Rings of P&R interchanges around urban areas aim to help tackle congestion and air quality problems in centres:
- M32 P&R south of M32 J1, to intercept trips into Bristol
- A4 Portway expansion – including service by rail from Portway Parkway
- A38/A4174 South Bristol Link new site at Lime Kiln Roundabout– served by MetroBus and Airport Flyer
- A4018 near Cribbs Causeway new site – possibly served by rail from Henbury station
- A38 North between Junction 16 and Thornbury new site (Almondsbury?)
- A432 new site near Yate
- A420 /Ring Road new site(s) to connect to the East Fringe mass transit scheme
- A4 Brislington site relocation to Hicks Gate
- A37 Whitchurch new site
- A370 Long Ashton expansion
- delivery of new P&R east of Bath, to intercept traffic on the A4
- improvement of the existing P&R sites at Newbridge, Old Down and Lansdown (inc Freezing Hill access)

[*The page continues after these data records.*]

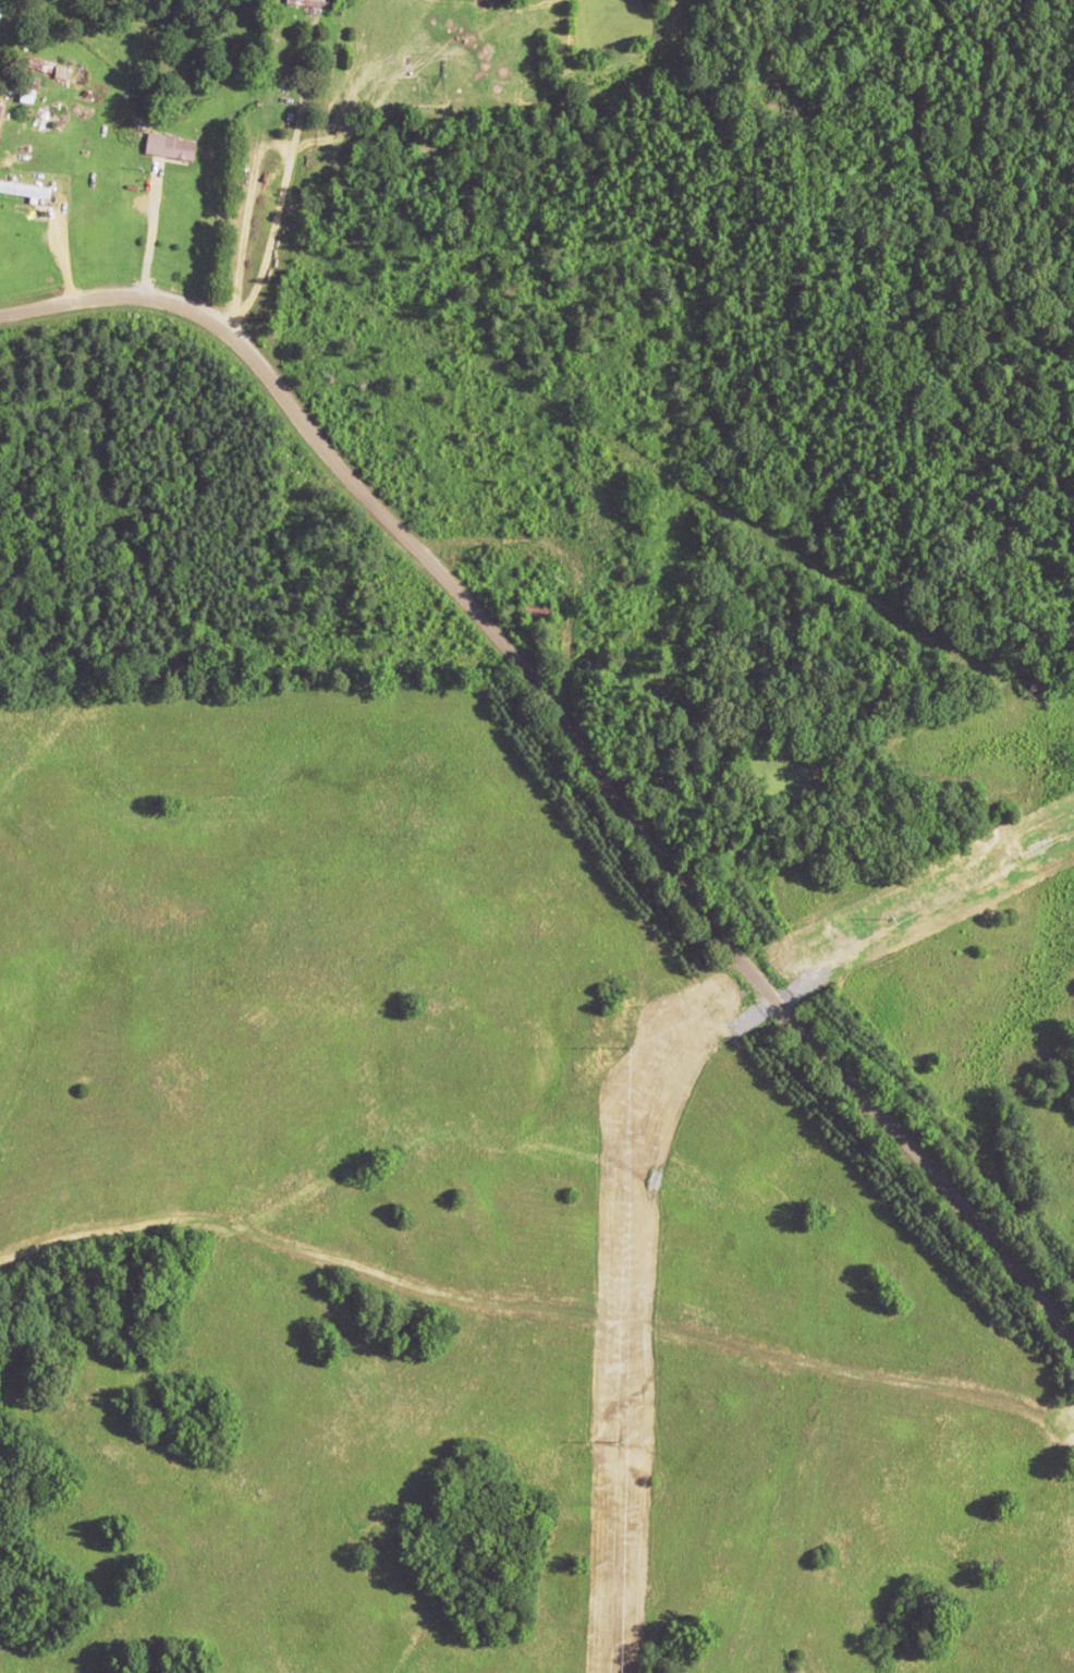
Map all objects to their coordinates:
building: (308, 2)
building: (168, 146)
building: (23, 190)
road: (708, 251)
building: (536, 610)
road: (554, 793)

- delivery of new P&R to the east of Weston-super-Mare, potentially located near to the A370/ A371 junction
- rail-based P&R at Bristol Parkway, Keynsham and Nailsea & Backwell stations will be retained, other rail-based P&R will be explored as part of MetroWest
Park & Ride sites will be served by bus, metrobus and rail, and eventually mass transit. Complementary uses for existing and new Park & Ride sites will be explored, with opportunities for sites to provide Park & Cycle or Park & Stride, Park & Share, overnight lorry parking, coach parking, freight consolidation functions, community uses, renewable energy generation, electric charging, bus depots.